Recorded data =
%%

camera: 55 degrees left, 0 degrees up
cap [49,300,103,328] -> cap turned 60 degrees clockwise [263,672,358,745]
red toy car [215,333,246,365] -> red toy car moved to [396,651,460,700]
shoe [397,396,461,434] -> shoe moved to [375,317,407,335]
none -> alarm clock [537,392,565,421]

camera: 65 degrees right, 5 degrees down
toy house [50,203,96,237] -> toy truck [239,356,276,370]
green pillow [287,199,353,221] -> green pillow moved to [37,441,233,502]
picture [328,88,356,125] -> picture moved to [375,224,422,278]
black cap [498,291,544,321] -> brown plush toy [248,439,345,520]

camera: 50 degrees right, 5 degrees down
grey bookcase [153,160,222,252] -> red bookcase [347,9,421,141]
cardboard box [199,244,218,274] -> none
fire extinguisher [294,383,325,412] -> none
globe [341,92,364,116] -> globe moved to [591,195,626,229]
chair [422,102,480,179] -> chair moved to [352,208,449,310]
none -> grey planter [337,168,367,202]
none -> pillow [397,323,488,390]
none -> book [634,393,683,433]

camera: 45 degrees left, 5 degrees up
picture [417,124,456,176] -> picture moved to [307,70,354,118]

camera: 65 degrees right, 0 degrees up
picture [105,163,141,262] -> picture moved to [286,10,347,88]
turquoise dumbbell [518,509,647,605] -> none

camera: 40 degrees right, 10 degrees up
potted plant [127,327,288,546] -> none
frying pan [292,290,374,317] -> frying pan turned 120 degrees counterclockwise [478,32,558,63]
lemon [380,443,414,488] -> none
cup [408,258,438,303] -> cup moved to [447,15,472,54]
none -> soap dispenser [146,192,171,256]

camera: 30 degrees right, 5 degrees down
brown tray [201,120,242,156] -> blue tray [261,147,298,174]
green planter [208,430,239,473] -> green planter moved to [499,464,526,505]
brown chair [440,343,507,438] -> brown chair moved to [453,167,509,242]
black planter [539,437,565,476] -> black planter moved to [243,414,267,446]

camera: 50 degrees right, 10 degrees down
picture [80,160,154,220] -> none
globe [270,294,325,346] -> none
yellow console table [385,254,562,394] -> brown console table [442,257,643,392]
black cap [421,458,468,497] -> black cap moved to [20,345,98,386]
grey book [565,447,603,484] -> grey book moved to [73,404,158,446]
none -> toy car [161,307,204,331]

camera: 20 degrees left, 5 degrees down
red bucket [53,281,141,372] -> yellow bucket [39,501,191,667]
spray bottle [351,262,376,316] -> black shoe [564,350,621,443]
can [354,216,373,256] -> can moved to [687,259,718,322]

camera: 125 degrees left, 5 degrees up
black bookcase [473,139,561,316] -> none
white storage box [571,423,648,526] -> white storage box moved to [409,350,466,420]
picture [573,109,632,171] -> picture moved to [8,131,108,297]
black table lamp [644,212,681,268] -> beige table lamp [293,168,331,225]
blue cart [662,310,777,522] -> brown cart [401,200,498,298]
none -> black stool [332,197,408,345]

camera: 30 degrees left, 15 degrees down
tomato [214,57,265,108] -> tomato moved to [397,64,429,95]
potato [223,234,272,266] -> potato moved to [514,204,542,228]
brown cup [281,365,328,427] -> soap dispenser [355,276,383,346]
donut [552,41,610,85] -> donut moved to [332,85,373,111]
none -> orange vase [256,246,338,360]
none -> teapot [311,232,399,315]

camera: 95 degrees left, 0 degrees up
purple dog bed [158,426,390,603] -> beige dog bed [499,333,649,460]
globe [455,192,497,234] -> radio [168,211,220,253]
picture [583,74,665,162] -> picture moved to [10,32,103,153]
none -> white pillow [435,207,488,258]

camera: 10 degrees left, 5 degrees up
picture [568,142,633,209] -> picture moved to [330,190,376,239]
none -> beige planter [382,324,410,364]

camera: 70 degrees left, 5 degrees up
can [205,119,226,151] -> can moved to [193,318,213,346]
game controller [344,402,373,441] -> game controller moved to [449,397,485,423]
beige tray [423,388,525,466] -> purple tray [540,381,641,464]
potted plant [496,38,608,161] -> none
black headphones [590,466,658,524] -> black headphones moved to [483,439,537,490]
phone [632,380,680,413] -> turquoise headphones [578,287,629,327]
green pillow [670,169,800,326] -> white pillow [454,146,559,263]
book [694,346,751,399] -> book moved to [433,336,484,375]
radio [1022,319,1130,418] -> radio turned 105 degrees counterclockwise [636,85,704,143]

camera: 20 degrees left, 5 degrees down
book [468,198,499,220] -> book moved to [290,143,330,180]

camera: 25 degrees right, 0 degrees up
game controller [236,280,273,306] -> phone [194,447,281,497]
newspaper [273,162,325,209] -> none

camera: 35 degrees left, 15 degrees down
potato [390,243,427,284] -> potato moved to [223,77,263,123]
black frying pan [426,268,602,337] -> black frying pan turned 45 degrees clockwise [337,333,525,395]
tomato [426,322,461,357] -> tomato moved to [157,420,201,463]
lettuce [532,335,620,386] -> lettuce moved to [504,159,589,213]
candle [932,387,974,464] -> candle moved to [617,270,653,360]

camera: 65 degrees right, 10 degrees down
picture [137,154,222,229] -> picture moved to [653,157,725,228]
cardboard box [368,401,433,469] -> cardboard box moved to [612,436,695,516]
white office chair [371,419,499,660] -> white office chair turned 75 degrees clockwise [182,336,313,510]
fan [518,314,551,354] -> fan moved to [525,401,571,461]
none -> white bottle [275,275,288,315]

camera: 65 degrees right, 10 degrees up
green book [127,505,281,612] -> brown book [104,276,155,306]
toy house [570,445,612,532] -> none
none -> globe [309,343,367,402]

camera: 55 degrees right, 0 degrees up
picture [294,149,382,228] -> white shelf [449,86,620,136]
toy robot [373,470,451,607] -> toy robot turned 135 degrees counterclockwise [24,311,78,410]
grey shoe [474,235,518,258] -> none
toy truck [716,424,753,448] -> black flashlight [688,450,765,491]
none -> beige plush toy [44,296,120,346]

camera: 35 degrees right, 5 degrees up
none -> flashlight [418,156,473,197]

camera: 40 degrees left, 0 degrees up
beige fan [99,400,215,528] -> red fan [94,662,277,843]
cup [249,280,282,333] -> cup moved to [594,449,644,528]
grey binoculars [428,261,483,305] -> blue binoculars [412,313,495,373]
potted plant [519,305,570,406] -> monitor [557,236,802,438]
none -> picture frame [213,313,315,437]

%%

TASK ITEM =
Starting from the top of the records and ending at the line that contains "brown tray [201,120,242,156]", repeat each line exactly and return only those lines.

RESULT OF THE TASK =
camera: 55 degrees left, 0 degrees up
cap [49,300,103,328] -> cap turned 60 degrees clockwise [263,672,358,745]
red toy car [215,333,246,365] -> red toy car moved to [396,651,460,700]
shoe [397,396,461,434] -> shoe moved to [375,317,407,335]
none -> alarm clock [537,392,565,421]

camera: 65 degrees right, 5 degrees down
toy house [50,203,96,237] -> toy truck [239,356,276,370]
green pillow [287,199,353,221] -> green pillow moved to [37,441,233,502]
picture [328,88,356,125] -> picture moved to [375,224,422,278]
black cap [498,291,544,321] -> brown plush toy [248,439,345,520]

camera: 50 degrees right, 5 degrees down
grey bookcase [153,160,222,252] -> red bookcase [347,9,421,141]
cardboard box [199,244,218,274] -> none
fire extinguisher [294,383,325,412] -> none
globe [341,92,364,116] -> globe moved to [591,195,626,229]
chair [422,102,480,179] -> chair moved to [352,208,449,310]
none -> grey planter [337,168,367,202]
none -> pillow [397,323,488,390]
none -> book [634,393,683,433]

camera: 45 degrees left, 5 degrees up
picture [417,124,456,176] -> picture moved to [307,70,354,118]

camera: 65 degrees right, 0 degrees up
picture [105,163,141,262] -> picture moved to [286,10,347,88]
turquoise dumbbell [518,509,647,605] -> none

camera: 40 degrees right, 10 degrees up
potted plant [127,327,288,546] -> none
frying pan [292,290,374,317] -> frying pan turned 120 degrees counterclockwise [478,32,558,63]
lemon [380,443,414,488] -> none
cup [408,258,438,303] -> cup moved to [447,15,472,54]
none -> soap dispenser [146,192,171,256]

camera: 30 degrees right, 5 degrees down
brown tray [201,120,242,156] -> blue tray [261,147,298,174]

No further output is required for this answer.